Dataset excerpts
** start **

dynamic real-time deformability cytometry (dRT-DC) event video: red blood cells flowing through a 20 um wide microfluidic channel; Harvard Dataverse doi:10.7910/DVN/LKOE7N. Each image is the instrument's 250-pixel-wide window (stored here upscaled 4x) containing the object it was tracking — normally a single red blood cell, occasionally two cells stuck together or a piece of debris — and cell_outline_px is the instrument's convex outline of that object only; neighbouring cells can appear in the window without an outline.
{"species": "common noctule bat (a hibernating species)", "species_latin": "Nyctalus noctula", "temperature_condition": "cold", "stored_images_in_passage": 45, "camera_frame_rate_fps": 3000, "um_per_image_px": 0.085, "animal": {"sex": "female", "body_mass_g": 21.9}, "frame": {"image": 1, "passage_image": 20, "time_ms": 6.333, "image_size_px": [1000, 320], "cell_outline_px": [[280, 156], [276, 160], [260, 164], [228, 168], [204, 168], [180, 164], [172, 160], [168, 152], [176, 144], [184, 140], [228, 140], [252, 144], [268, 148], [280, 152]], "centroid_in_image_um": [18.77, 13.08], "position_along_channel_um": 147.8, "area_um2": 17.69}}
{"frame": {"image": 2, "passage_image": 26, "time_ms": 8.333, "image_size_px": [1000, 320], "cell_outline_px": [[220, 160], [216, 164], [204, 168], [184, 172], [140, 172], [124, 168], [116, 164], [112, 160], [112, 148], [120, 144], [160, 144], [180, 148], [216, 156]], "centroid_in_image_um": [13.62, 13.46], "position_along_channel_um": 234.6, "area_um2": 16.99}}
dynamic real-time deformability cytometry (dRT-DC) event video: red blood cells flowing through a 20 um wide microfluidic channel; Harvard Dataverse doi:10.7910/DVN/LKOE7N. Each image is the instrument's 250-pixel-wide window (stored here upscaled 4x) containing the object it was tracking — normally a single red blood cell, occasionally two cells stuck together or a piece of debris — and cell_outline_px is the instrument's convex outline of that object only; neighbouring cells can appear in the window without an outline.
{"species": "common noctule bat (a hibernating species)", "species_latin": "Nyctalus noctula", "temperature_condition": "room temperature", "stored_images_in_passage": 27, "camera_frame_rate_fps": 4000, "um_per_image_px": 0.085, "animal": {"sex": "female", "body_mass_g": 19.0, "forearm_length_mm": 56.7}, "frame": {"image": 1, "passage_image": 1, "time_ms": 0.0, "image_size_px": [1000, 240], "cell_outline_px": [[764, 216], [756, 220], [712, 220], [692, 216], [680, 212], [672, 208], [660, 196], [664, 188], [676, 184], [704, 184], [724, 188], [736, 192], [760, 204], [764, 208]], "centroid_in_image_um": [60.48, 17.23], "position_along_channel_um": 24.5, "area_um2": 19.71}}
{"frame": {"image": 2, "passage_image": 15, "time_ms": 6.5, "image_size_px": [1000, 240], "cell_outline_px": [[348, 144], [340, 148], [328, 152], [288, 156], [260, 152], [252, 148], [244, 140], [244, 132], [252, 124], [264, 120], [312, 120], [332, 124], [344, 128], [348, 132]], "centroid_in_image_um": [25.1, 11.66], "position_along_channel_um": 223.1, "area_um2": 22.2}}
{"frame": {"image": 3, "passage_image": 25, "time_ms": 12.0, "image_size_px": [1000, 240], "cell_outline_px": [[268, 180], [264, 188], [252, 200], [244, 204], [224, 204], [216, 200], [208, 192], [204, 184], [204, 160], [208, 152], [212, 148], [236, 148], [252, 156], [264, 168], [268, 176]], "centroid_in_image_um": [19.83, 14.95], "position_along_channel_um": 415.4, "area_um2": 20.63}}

** end **

▸ **WRITTEN TASK**: Reproduce every record, matching each line exactly.

▸ **FULL SOLUTION**:
dynamic real-time deformability cytometry (dRT-DC) event video: red blood cells flowing through a 20 um wide microfluidic channel; Harvard Dataverse doi:10.7910/DVN/LKOE7N. Each image is the instrument's 250-pixel-wide window (stored here upscaled 4x) containing the object it was tracking — normally a single red blood cell, occasionally two cells stuck together or a piece of debris — and cell_outline_px is the instrument's convex outline of that object only; neighbouring cells can appear in the window without an outline.
{"species": "common noctule bat (a hibernating species)", "species_latin": "Nyctalus noctula", "temperature_condition": "cold", "stored_images_in_passage": 45, "camera_frame_rate_fps": 3000, "um_per_image_px": 0.085, "animal": {"sex": "female", "body_mass_g": 21.9}, "frame": {"image": 1, "passage_image": 20, "time_ms": 6.333, "image_size_px": [1000, 320], "cell_outline_px": [[280, 156], [276, 160], [260, 164], [228, 168], [204, 168], [180, 164], [172, 160], [168, 152], [176, 144], [184, 140], [228, 140], [252, 144], [268, 148], [280, 152]], "centroid_in_image_um": [18.77, 13.08], "position_along_channel_um": 147.8, "area_um2": 17.69}}
{"frame": {"image": 2, "passage_image": 26, "time_ms": 8.333, "image_size_px": [1000, 320], "cell_outline_px": [[220, 160], [216, 164], [204, 168], [184, 172], [140, 172], [124, 168], [116, 164], [112, 160], [112, 148], [120, 144], [160, 144], [180, 148], [216, 156]], "centroid_in_image_um": [13.62, 13.46], "position_along_channel_um": 234.6, "area_um2": 16.99}}
dynamic real-time deformability cytometry (dRT-DC) event video: red blood cells flowing through a 20 um wide microfluidic channel; Harvard Dataverse doi:10.7910/DVN/LKOE7N. Each image is the instrument's 250-pixel-wide window (stored here upscaled 4x) containing the object it was tracking — normally a single red blood cell, occasionally two cells stuck together or a piece of debris — and cell_outline_px is the instrument's convex outline of that object only; neighbouring cells can appear in the window without an outline.
{"species": "common noctule bat (a hibernating species)", "species_latin": "Nyctalus noctula", "temperature_condition": "room temperature", "stored_images_in_passage": 27, "camera_frame_rate_fps": 4000, "um_per_image_px": 0.085, "animal": {"sex": "female", "body_mass_g": 19.0, "forearm_length_mm": 56.7}, "frame": {"image": 1, "passage_image": 1, "time_ms": 0.0, "image_size_px": [1000, 240], "cell_outline_px": [[764, 216], [756, 220], [712, 220], [692, 216], [680, 212], [672, 208], [660, 196], [664, 188], [676, 184], [704, 184], [724, 188], [736, 192], [760, 204], [764, 208]], "centroid_in_image_um": [60.48, 17.23], "position_along_channel_um": 24.5, "area_um2": 19.71}}
{"frame": {"image": 2, "passage_image": 15, "time_ms": 6.5, "image_size_px": [1000, 240], "cell_outline_px": [[348, 144], [340, 148], [328, 152], [288, 156], [260, 152], [252, 148], [244, 140], [244, 132], [252, 124], [264, 120], [312, 120], [332, 124], [344, 128], [348, 132]], "centroid_in_image_um": [25.1, 11.66], "position_along_channel_um": 223.1, "area_um2": 22.2}}
{"frame": {"image": 3, "passage_image": 25, "time_ms": 12.0, "image_size_px": [1000, 240], "cell_outline_px": [[268, 180], [264, 188], [252, 200], [244, 204], [224, 204], [216, 200], [208, 192], [204, 184], [204, 160], [208, 152], [212, 148], [236, 148], [252, 156], [264, 168], [268, 176]], "centroid_in_image_um": [19.83, 14.95], "position_along_channel_um": 415.4, "area_um2": 20.63}}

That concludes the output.